Für 2FA lange überholt: Lasst die SMS doch endlich sterben!

19.07.2024
G DATA Blog

Gewohntes abzulegen fällt schwer. Doch irgendwann ist der Punkt erreicht, an dem das Festhalten an überholter Technik die Grenze zwischen sympathischer Schrulligkeit und einem ernsthaften Problem überschritten ist. Die SMS als Schutzmechanismus ist ein solches Problem.

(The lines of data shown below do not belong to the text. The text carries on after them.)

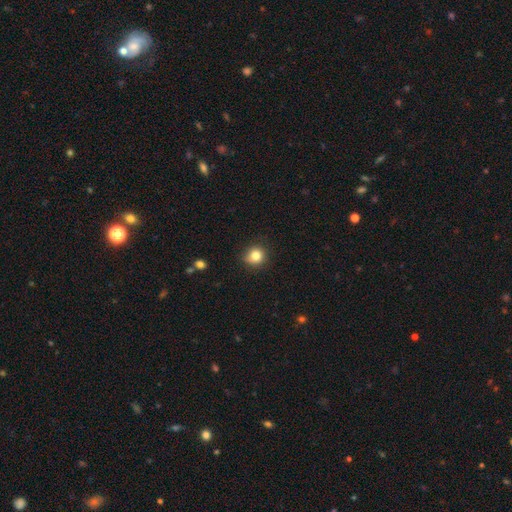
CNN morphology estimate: This is clearly a smooth galaxy (83%). How rounded: clearly round (87%). Merging: likely none (80%).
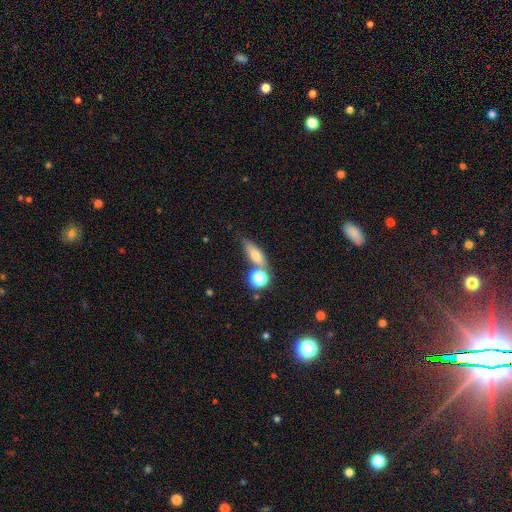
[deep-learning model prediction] smooth-or-featured: smooth: 63% | featured or disk: 24% | star or artifact: 12%
  how-rounded: in between: 48% | cigar-shaped: 40% | round: 12%
  merging: none: 59% | merger: 21% | minor disturbance: 14% | major disturbance: 6%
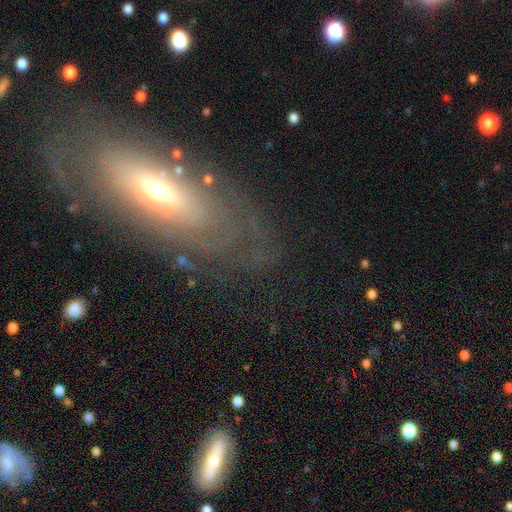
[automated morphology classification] A featured or disk galaxy (59%). Merging: none (74%).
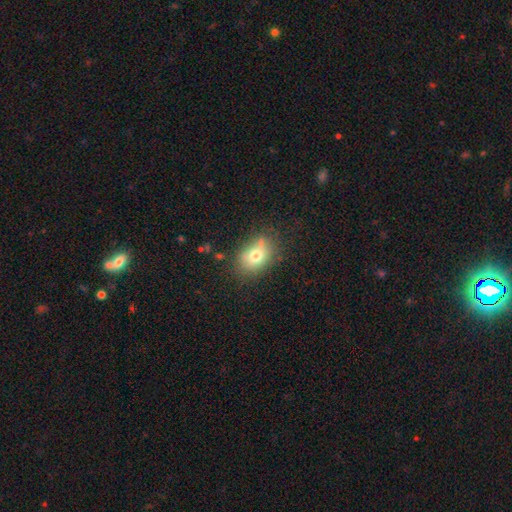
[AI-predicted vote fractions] A smooth galaxy with no disk features (73%) that is in between round and cigar-shaped (73%). Merging: none (65%).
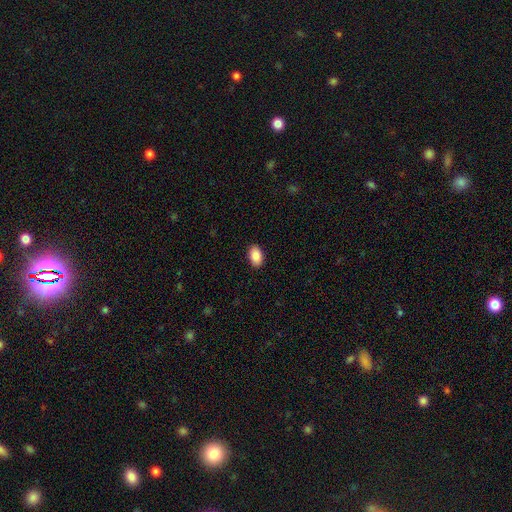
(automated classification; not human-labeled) Smooth or featured? Predicted: smooth (p=0.89). How rounded? Predicted: in between (p=0.91). Merging? Predicted: none (p=0.90).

Es ist das Jahr 2024. Das ganze Internet hat erkannt, dass sichere Authentifizierung wichtig ist. Das ganze Internet? Nein! Ein gar nicht mal so kleines Dorf Unbeugsamer hält immer noch an der SMS fest, um Bankkonten zu sichern, Anmeldelinks zu versenden und WhatsApp-Konten zu verifizieren – und es will nicht von ihr ablassen. 
Seit über zehn Jahren warnen Fachleute davor, dass die SMS als Authentifizierungs- und Anmeldefaktor nicht mehr dem Stand der Technik entspricht und somit nicht mehr als sicher zu betrachten ist. Viele Banken haben immerhin vom SMS-TAN-Verfahren Abstand genommen, aber es wird noch immer vereinzelt eingesetzt. Schon 2017 hatten es Täter geschafft, mit Hilfe von SS7 Bankonten leer zu räumen.  

Historisch gewachsen

Die Sicherheitsbedenken hinsichtlich der SMS als sicherheitskritischen Faktor drehen sich in erster Linie um eine Sammlung von Kommunikationsprotokollen, die mittlerweile ein halbes Jahrhundert alt sind, aber noch immer genutzt werden: Das „Signalling System Nr. 7“, kurz „SS7“. Ursprünglich war diese Protokollsammlung für Telekommunikationsunternehmen unter anderem dazu entwickelt worden, Tarif-Informationen für individuelle Telefongespräche zwischen zwei Stellen zu übermitteln und für die Rechnungslegung zu nutzen. So fand die Technologie auch Eingang in den Anfang der 1980er Jahre langsam aufkommenden Mobilfunk. Sie wurde mit den Jahren nach und nach erweitert. Dabei spielte Authentifizierung keine Rolle – sie war nicht erforderlich. Sprich: Es gab keine Sicherheit in SS7. Wer auf die entsprechenden Protokolle zugreift, wird auch nicht nach Informationen gefragt, die den Abruf von Informationen oder die Nutzung bestimmter Dienste legitimiert. 
Das Ergebnis ist, dass jemand mit Zugriff auf die SS7-Schnittstellen nicht nur Anrufe und SMS umleiten, sondern auch Geräte relativ genau orten kann (bis auf Funkzellen-Ebene). SS7 erlaubt auch die Entschlüsselung und somit das Mitlesen von SMS im Klartext – und das ist bis heute so. 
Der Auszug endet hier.